Key Insight: mrjob handles serialization; you can yield dicts, lists, or complex objects!

Challenge: Calculate Average Temperature by City

Scenario: You have temperature readings for multiple cities over a year:

NYC,32
LA,68
NYC,28
LA,72
NYC,35

Question: How would you calculate the average temperature for each city using MapReduce?

(Hint: Why can't you just average the averages?)

Solution: Computing Averages in MapReduce

Key Insight: Emit (sum, count) pairs; let reducer combine them

class CalculateAverage(MRJob):
    def mapper(self, _, line):
        city, temp = line.split(',')
        yield city, (int(temp), 1)
    
    def reducer(self, city, temp_counts):
        total_temp = sum(t for t, c in temp_counts)
        total_count = sum(c for t, c in temp_counts)
        yield city, total_temp / total_count

Result: Correct per-city averages!

Speaker context: This session transitions from MapReduce theory to hands-on coding practice using mrjob, a Pythonic library that simplifies MapReduce development. The audience includes students from CS, business, and math backgrounds—all with SQL experience but varying programming comfort levels. We'll leverage their SQL intuition (GROUP BY, aggregation) while introducing mrjob's elegant class-based approach. Emphasize local testing workflows to build confidence before cluster submission.
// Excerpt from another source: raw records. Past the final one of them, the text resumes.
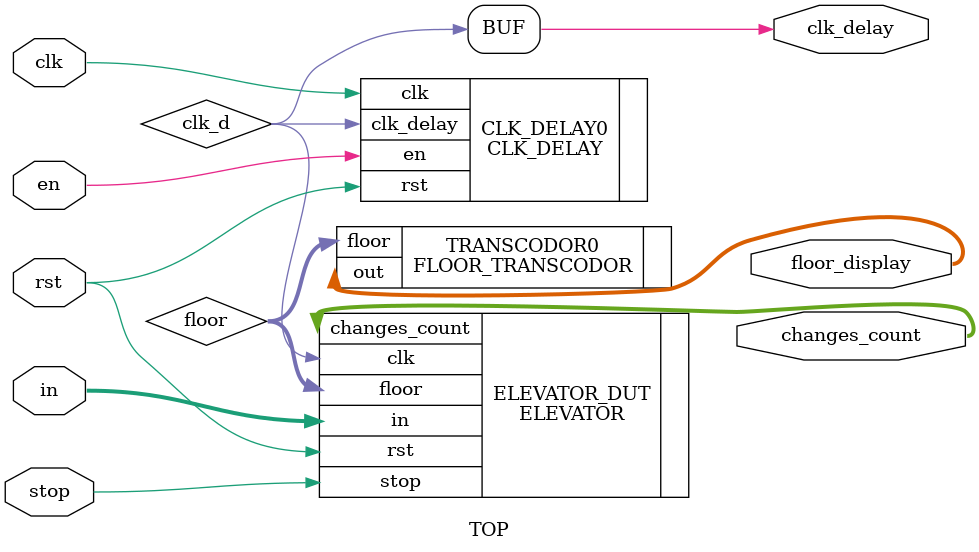
<source format=sv>
`timescale 1ns / 1ps

module TOP(
    input logic clk,
    input logic rst,
    input logic en,
    input logic stop,
    input logic [1:0] in,
    output logic clk_delay,
    output logic [6:0] floor_display,
    output logic [3:0] changes_count
             );

logic clk_d;
logic [1:0] floor;

CLK_DELAY CLK_DELAY0 (
    .clk(clk),       
    .rst(rst),       
    .en(en),        
    .clk_delay(clk_d)          
                      );

ELEVATOR ELEVATOR_DUT(
     .clk(clk_d),          
     .rst(rst),          
     .stop(stop),         
     .in(in),           
     .floor(floor),         
     .changes_count(changes_count) 
                      );

FLOOR_TRANSCODOR TRANSCODOR0 (
    .floor(floor), 
    .out(floor_display)                                                                                                                                                                                                                                                                                                                                                                                   
                              );

assign clk_delay=clk_d;
    
endmodule

</source>
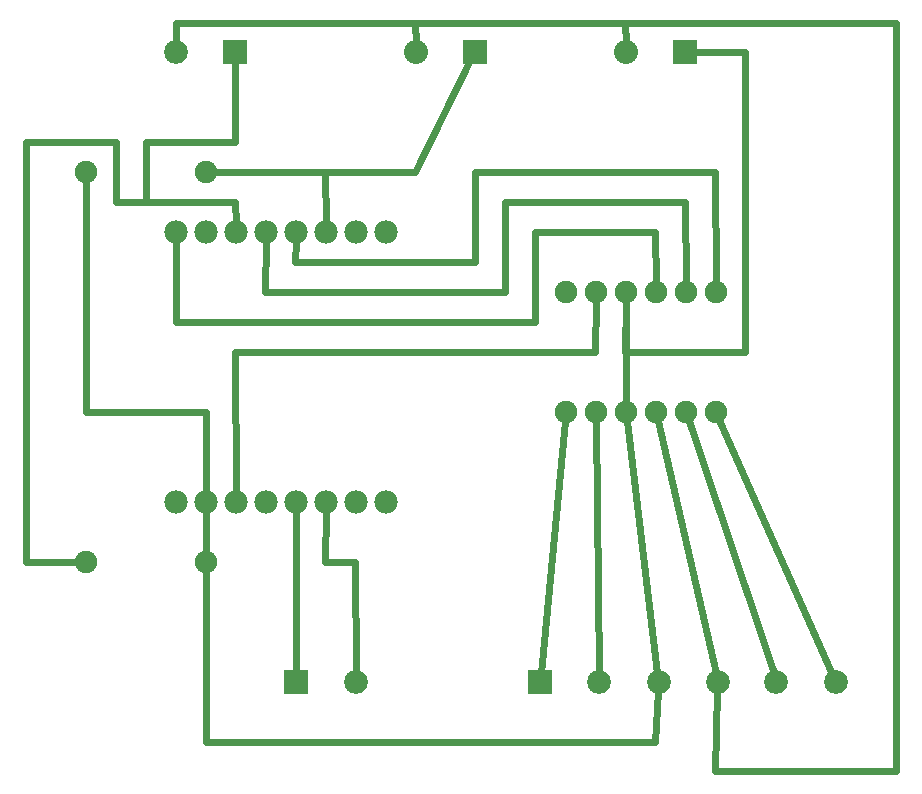
<source format=gbl>
G04 MADE WITH FRITZING*
G04 WWW.FRITZING.ORG*
G04 DOUBLE SIDED*
G04 HOLES PLATED*
G04 CONTOUR ON CENTER OF CONTOUR VECTOR*
%ASAXBY*%
%FSLAX23Y23*%
%MOIN*%
%OFA0B0*%
%SFA1.0B1.0*%
%ADD10C,0.074803*%
%ADD11C,0.077778*%
%ADD12C,0.080000*%
%ADD13C,0.079370*%
%ADD14C,0.075000*%
%ADD15R,0.080000X0.080000*%
%ADD16R,0.079370X0.079370*%
%ADD17C,0.024000*%
%LNCOPPER0*%
G90*
G70*
G54D10*
X3042Y1776D03*
X2541Y1775D03*
X2641Y1775D03*
X2741Y1775D03*
X2841Y1775D03*
X2941Y1775D03*
X3042Y1375D03*
X2541Y1375D03*
X2641Y1375D03*
X2741Y1375D03*
X2841Y1375D03*
X2941Y1375D03*
G54D11*
X1941Y1975D03*
X1841Y1975D03*
X1741Y1975D03*
X1641Y1975D03*
X1541Y1975D03*
X1441Y1975D03*
X1341Y1975D03*
X1241Y1975D03*
X1241Y1075D03*
X1341Y1075D03*
X1441Y1075D03*
X1541Y1075D03*
X1641Y1075D03*
X1741Y1075D03*
X1841Y1075D03*
X1941Y1075D03*
G54D12*
X2238Y2575D03*
X2041Y2575D03*
X2938Y2575D03*
X2741Y2575D03*
G54D13*
X2457Y475D03*
X2654Y475D03*
X2851Y475D03*
X3048Y475D03*
X3244Y475D03*
X3441Y475D03*
X1644Y475D03*
X1841Y475D03*
X1438Y2575D03*
X1241Y2575D03*
G54D14*
X941Y875D03*
X1341Y875D03*
X1341Y2175D03*
X941Y2175D03*
G54D15*
X2238Y2575D03*
X2938Y2575D03*
G54D16*
X2457Y475D03*
X1644Y475D03*
X1438Y2575D03*
G54D17*
X1440Y2074D02*
X1441Y2004D01*
D02*
X1041Y2274D02*
X1041Y2074D01*
D02*
X1041Y2074D02*
X1440Y2074D01*
D02*
X741Y2274D02*
X1041Y2274D01*
D02*
X741Y876D02*
X741Y2274D01*
D02*
X913Y875D02*
X741Y876D01*
D02*
X1341Y1046D02*
X1341Y904D01*
D02*
X1641Y1046D02*
X1644Y506D01*
D02*
X1840Y876D02*
X1841Y506D01*
D02*
X1740Y876D02*
X1840Y876D01*
D02*
X1741Y1046D02*
X1740Y876D01*
D02*
X1341Y1375D02*
X1341Y1104D01*
D02*
X941Y1375D02*
X1341Y1375D01*
D02*
X941Y1874D02*
X941Y1375D01*
D02*
X941Y2146D02*
X941Y1874D01*
D02*
X1740Y2174D02*
X1370Y2175D01*
D02*
X1741Y2004D02*
X1740Y2174D01*
D02*
X1440Y2074D02*
X1441Y2004D01*
D02*
X1141Y2074D02*
X1440Y2074D01*
D02*
X1440Y2274D02*
X1141Y2274D01*
D02*
X1141Y2274D02*
X1141Y2074D01*
D02*
X1438Y2544D02*
X1440Y2274D01*
D02*
X1241Y2673D02*
X1241Y2606D01*
D02*
X2040Y2673D02*
X1241Y2673D01*
D02*
X2041Y2606D02*
X2040Y2673D01*
D02*
X2040Y2174D02*
X2224Y2547D01*
D02*
X1740Y2174D02*
X2040Y2174D01*
D02*
X1741Y2004D02*
X1740Y2174D01*
D02*
X2040Y2673D02*
X2041Y2606D01*
D02*
X2739Y2673D02*
X2040Y2673D01*
D02*
X2741Y2606D02*
X2739Y2673D01*
D02*
X2745Y1344D02*
X2847Y506D01*
D02*
X2839Y276D02*
X1341Y276D01*
D02*
X1341Y276D02*
X1341Y846D01*
D02*
X2849Y444D02*
X2839Y276D01*
D02*
X2848Y1345D02*
X3041Y505D01*
D02*
X3644Y177D02*
X3039Y177D01*
D02*
X3039Y177D02*
X3047Y444D01*
D02*
X3644Y2673D02*
X3644Y177D01*
D02*
X2739Y2673D02*
X3644Y2673D01*
D02*
X3429Y503D02*
X3054Y1347D01*
D02*
X3235Y504D02*
X2951Y1346D01*
D02*
X2653Y506D02*
X2642Y1344D01*
D02*
X2460Y506D02*
X2538Y1344D01*
D02*
X2439Y1974D02*
X2439Y1675D01*
D02*
X2439Y1675D02*
X1241Y1675D01*
D02*
X1241Y1675D02*
X1241Y1946D01*
D02*
X2839Y1974D02*
X2439Y1974D01*
D02*
X2841Y1805D02*
X2839Y1974D01*
D02*
X2239Y2174D02*
X2239Y1874D01*
D02*
X2239Y1874D02*
X1640Y1874D01*
D02*
X1640Y1874D02*
X1641Y1946D01*
D02*
X3039Y2174D02*
X2239Y2174D01*
D02*
X3041Y1806D02*
X3039Y2174D01*
D02*
X3138Y1575D02*
X2739Y1575D01*
D02*
X2739Y1575D02*
X2741Y1745D01*
D02*
X3138Y2574D02*
X3138Y1575D01*
D02*
X2969Y2575D02*
X3138Y2574D01*
D02*
X2741Y1405D02*
X2741Y1745D01*
D02*
X1440Y1575D02*
X2639Y1575D01*
D02*
X2639Y1575D02*
X2641Y1745D01*
D02*
X1441Y1104D02*
X1440Y1575D01*
D02*
X1540Y1775D02*
X1541Y1946D01*
D02*
X2339Y1775D02*
X1540Y1775D01*
D02*
X2339Y2074D02*
X2339Y1775D01*
D02*
X2939Y2074D02*
X2339Y2074D01*
D02*
X2941Y1805D02*
X2939Y2074D01*
G04 End of Copper0*
M02*
</source>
Speaker notes: Many students with business/math backgrounds are more comfortable with Python than Java. mrjob provides a Pythonic API that feels natural while hiding Hadoop complexity. Emphasize portability—write once, run anywhere.

Speaker notes: Show live installation. Mention that Docker environment has mrjob pre-installed. For students' personal machines, they can use pip install --user if they lack admin rights.

Speaker notes: Live code wordcount.py step-by-step. Start with basic class structure, add mapper, then reducer. Emphasize how much cleaner this is than stdin/stdout scripts. For business students, relate class methods to defining functions in Excel VBA or SQL procedures.

Speaker notes: Live demo YARN UI navigation. Show completed job counters. For business students, relate to SQL query execution plans or ETL pipeline dashboards.

Speaker notes: Critical hands-on demo. Go slowly, explain each step before executing. Pause to let students catch up. Point out expected timing (small file = 30-60 seconds). Show mrjob's progress output in terminal.